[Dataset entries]
- Opening Delimiter -

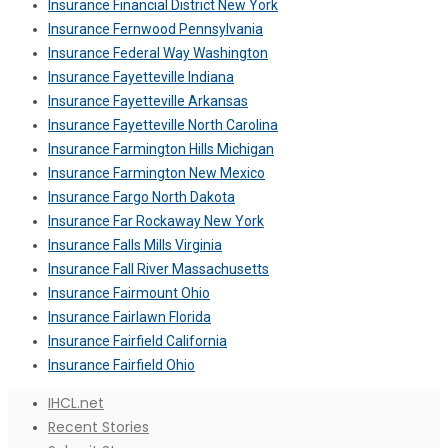
Insurance Financial District New York
Insurance Fernwood Pennsylvania
Insurance Federal Way Washington
Insurance Fayetteville Indiana
Insurance Fayetteville Arkansas
Insurance Fayetteville North Carolina
Insurance Farmington Hills Michigan
Insurance Farmington New Mexico
Insurance Fargo North Dakota
Insurance Far Rockaway New York
Insurance Falls Mills Virginia
Insurance Fall River Massachusetts
Insurance Fairmount Ohio
Insurance Fairlawn Florida
Insurance Fairfield California
Insurance Fairfield Ohio
IHCL.net
Recent Stories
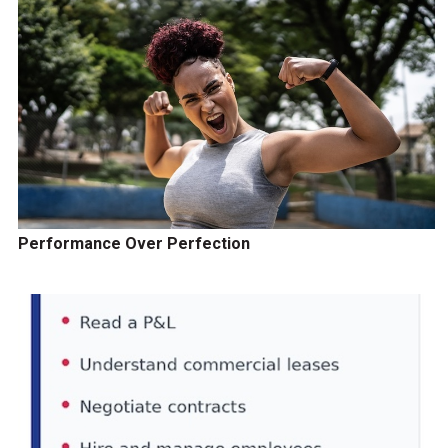
Performance Over Perfection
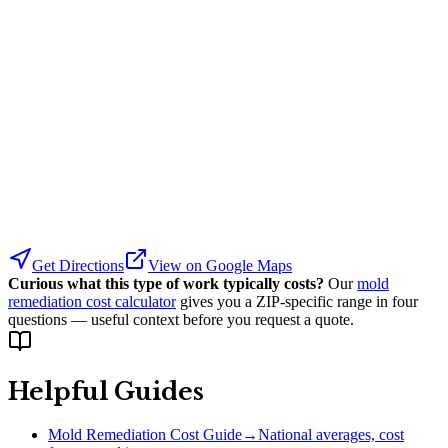
Get Directions
View on Google Maps
Curious what this type of work typically costs?
Our
mold
remediation cost calculator
gives you a ZIP-specific range in four
questions — useful context before you request a quote.
Helpful Guides
Mold Remediation Cost Guide
→
National averages, cost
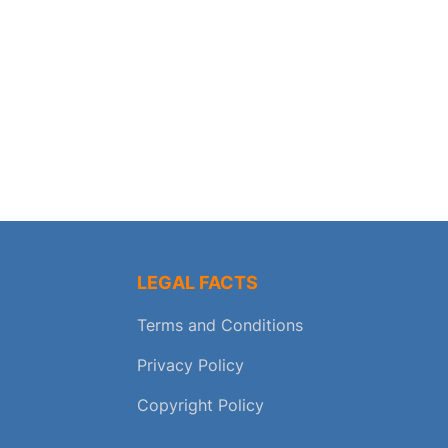
LEGAL FACTS
Terms and Conditions
Privacy Policy
Copyright Policy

- Closing Delimiter -

Task statement: Set every record down verbatim. No pictures belong in the copy.

Solution:
Insurance Financial District New York
Insurance Fernwood Pennsylvania
Insurance Federal Way Washington
Insurance Fayetteville Indiana
Insurance Fayetteville Arkansas
Insurance Fayetteville North Carolina
Insurance Farmington Hills Michigan
Insurance Farmington New Mexico
Insurance Fargo North Dakota
Insurance Far Rockaway New York
Insurance Falls Mills Virginia
Insurance Fall River Massachusetts
Insurance Fairmount Ohio
Insurance Fairlawn Florida
Insurance Fairfield California
Insurance Fairfield Ohio
IHCL.net
Recent Stories
Performance Over Perfection
Get Directions
View on Google Maps
Curious what this type of work typically costs?
Our
mold
remediation cost calculator
gives you a ZIP-specific range in four
questions — useful context before you request a quote.
Helpful Guides
Mold Remediation Cost Guide
→
National averages, cost
LEGAL FACTS
Terms and Conditions
Privacy Policy
Copyright Policy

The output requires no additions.